The same officer also affirmed that according to their investigations,  Catalan official Josep Maria Jové “was the person who had to authorize the expenses to hold the referendum.”

 

April 16, Day 32 of Trial 

Spanish police officers talked about alleged violence by voters during the 2017 independence referendum. They also accused their Catalan counterparts of inaction. “They didn’t act at all,” said a Spanish police officer.

 

April 17, Day 33 of Trial

Spanish police officers accused their Catalan counterparts of inaction during the 2017 independence referendum. “Whenever they saw us, they reported our arrival to someone and then left,” said a Spanish police officer.

Some officers claimed that their operation to stop the referendum was “exemplary,” and denied the use of violence against the voters.

 

Additional Information

The day 32 of Trial, marked one and a half years since the Catalan political prisoners Jordi Cuixart and Jordi Sànchez were unjustly jailed by the Spanish State.

On the day 33 of trial, Members of Canada’s Research Institute on Self-Determination of Peoples said the Spanish Supreme Court might be infringing defendants’ rights.

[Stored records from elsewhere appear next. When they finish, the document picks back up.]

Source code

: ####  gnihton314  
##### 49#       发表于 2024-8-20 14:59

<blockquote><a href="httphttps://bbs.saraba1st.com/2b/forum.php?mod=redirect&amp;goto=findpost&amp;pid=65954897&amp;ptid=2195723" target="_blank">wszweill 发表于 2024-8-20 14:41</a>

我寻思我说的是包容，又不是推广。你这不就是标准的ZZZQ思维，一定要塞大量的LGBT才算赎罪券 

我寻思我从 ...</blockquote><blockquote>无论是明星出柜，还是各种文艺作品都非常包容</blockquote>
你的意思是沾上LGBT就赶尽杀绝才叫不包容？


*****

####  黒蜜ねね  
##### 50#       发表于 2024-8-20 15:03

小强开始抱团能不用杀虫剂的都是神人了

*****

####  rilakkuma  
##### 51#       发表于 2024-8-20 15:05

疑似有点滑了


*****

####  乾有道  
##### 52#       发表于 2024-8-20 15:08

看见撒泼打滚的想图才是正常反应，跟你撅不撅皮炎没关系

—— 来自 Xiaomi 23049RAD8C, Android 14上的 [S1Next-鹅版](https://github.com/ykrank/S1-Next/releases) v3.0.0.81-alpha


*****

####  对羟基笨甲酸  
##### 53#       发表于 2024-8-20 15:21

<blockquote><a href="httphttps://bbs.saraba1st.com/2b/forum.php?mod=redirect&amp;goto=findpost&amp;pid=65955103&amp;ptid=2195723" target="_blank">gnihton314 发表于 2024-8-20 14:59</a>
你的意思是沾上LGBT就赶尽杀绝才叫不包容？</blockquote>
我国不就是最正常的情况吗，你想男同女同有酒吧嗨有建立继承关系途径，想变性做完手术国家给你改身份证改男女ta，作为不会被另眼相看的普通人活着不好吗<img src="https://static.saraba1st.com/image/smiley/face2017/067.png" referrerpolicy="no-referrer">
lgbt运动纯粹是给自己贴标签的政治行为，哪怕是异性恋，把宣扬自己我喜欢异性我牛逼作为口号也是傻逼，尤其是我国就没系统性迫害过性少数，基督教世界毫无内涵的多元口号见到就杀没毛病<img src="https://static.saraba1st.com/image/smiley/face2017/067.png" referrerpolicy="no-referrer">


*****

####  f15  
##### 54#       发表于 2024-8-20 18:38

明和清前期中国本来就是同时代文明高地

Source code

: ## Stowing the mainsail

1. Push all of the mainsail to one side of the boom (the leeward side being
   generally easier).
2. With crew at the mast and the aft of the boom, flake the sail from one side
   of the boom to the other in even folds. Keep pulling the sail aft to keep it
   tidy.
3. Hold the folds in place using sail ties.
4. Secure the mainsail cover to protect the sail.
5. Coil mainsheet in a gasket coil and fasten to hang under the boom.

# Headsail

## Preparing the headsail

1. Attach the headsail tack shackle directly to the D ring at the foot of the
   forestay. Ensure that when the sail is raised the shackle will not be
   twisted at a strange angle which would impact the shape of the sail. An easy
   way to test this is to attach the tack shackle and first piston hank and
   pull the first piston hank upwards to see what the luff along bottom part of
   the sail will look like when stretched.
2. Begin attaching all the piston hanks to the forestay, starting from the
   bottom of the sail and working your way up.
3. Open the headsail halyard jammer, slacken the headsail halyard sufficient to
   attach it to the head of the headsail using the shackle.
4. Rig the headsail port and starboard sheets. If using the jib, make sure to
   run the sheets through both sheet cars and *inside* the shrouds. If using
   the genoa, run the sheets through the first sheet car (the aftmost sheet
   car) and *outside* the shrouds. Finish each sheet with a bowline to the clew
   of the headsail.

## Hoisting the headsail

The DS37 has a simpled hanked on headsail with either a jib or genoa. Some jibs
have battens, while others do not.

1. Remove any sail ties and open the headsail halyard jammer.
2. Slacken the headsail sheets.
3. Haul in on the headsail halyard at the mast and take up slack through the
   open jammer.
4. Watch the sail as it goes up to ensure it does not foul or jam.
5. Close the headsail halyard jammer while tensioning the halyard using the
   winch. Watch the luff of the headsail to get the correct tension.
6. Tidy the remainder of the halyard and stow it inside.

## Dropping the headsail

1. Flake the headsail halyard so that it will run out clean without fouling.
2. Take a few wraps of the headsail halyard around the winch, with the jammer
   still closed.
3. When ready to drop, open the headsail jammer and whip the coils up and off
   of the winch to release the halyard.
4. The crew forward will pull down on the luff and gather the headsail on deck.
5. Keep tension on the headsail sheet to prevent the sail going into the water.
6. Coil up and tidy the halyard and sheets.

Professor of international and constitutional law at the Montreal University, Daniel Turp: “We believe there are issues relating to human rights, to the protection of the right of the accused, and maybe the larger issue of freedom of expression, of association, maybe even the issue of the right of self-determination of the Catalan people.”

 

Turp’s colleague Stéfanie Tougas: “The issue of how they are treated is going to be part of our report, because we don’t understand how they can be so badly treated.”

NOTE: Neither the police nor any court has been able to prove yet the veracity of any of the aforementioned police testimonies in the Independence Trial. Those statements appear rather to be just a mere police/court fabrication aimed at unjustly imprison the Catalan democratic leaders for many years, even decades.